Question

Find the equation of the normal to the parabola ${{y}^{2}}=4x$ at the point (1, 2).

Answer 1

Hint: The normal of the parabola is perpendicular to the tangent of the parabola. In this question, we can use the equation of normal to the parabola ${{y}^{2}}=4ax$ at the point $\left( {{x}_{1}},{{y}_{1}} \right)$ is$\left( y-{{y}_{1}} \right)=\dfrac{-{{y}_{1}}}{2a}\left( x-{{x}_{1}} \right)$.

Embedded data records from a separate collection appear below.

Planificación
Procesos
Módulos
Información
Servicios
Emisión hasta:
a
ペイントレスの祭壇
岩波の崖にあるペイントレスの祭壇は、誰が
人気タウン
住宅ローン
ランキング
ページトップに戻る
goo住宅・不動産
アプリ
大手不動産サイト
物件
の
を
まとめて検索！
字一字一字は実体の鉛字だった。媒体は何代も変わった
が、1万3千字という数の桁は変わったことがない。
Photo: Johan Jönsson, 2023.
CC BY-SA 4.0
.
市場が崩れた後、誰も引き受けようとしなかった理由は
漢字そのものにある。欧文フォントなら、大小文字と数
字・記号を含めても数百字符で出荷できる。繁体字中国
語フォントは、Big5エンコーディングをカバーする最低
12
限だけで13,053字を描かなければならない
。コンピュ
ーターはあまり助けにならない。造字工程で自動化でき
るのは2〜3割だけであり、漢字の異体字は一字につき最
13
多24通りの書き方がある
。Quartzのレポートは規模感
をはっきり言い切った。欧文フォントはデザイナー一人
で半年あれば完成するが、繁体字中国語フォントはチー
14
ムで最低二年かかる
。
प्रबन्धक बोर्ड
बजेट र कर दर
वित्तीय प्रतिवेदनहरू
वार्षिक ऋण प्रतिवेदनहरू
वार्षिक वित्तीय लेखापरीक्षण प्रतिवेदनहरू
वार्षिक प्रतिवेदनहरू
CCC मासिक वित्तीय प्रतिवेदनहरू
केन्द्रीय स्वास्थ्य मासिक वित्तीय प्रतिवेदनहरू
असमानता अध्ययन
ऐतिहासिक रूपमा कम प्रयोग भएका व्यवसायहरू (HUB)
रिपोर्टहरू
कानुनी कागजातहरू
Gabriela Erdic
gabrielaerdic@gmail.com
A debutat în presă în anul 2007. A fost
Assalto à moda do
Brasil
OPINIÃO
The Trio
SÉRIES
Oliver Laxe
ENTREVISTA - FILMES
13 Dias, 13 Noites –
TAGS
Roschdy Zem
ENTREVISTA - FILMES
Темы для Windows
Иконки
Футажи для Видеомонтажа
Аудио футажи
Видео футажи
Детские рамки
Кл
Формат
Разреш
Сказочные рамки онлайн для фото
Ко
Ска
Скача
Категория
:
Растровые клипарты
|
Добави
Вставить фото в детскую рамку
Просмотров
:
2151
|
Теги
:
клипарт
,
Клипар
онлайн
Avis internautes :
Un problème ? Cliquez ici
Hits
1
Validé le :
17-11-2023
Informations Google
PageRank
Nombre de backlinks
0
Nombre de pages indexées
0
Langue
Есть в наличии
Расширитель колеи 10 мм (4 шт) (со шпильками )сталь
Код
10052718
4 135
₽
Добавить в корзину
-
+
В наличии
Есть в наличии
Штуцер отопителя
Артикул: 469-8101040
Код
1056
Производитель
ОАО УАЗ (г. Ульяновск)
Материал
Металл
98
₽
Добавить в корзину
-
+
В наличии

Complete step-by-step answer:
We know that the normal of the parabola is perpendicular to the tangent of the parabola.
The given equation of the parabola ${{y}^{2}}=4x$ is comparing with standard form the parabola${{y}^{2}}=4ax$, we get
The value of a =1.
The point of contact of the given parabola and the required the equation of the normal is $\left( {{x}_{1}},{{y}_{1}} \right)=\left( 1,2 \right)$.
The equation of normal to the parabola ${{y}^{2}}=4ax$ at the point $\left( {{x}_{1}},{{y}_{1}} \right)$ is given by $\left( y-{{y}_{1}} \right)=\dfrac{-{{y}_{1}}}{2a}\left( x-{{x}_{1}} \right)......................(1)$
Now put the value of a and given point in the equation (1), we get
$\left( y-2 \right)=\dfrac{-2}{2\times 1}\left( x-1 \right)$
Cancelling 2 on the right side, we get
$\left( y-2 \right)=-\left( x-1 \right)$
$y-2=-x+1$
Rearranging the terms, we get
$x+y-1-2=0$
$x+y-3=0$
This is the required equation of the normal for the given parabola.

Note: Alternatively, The required equation of the normal to the given parabola in slope form is given by $y=mx-2am-a{{m}^{3}}$. Where m is the slope of the normal to the given parabola.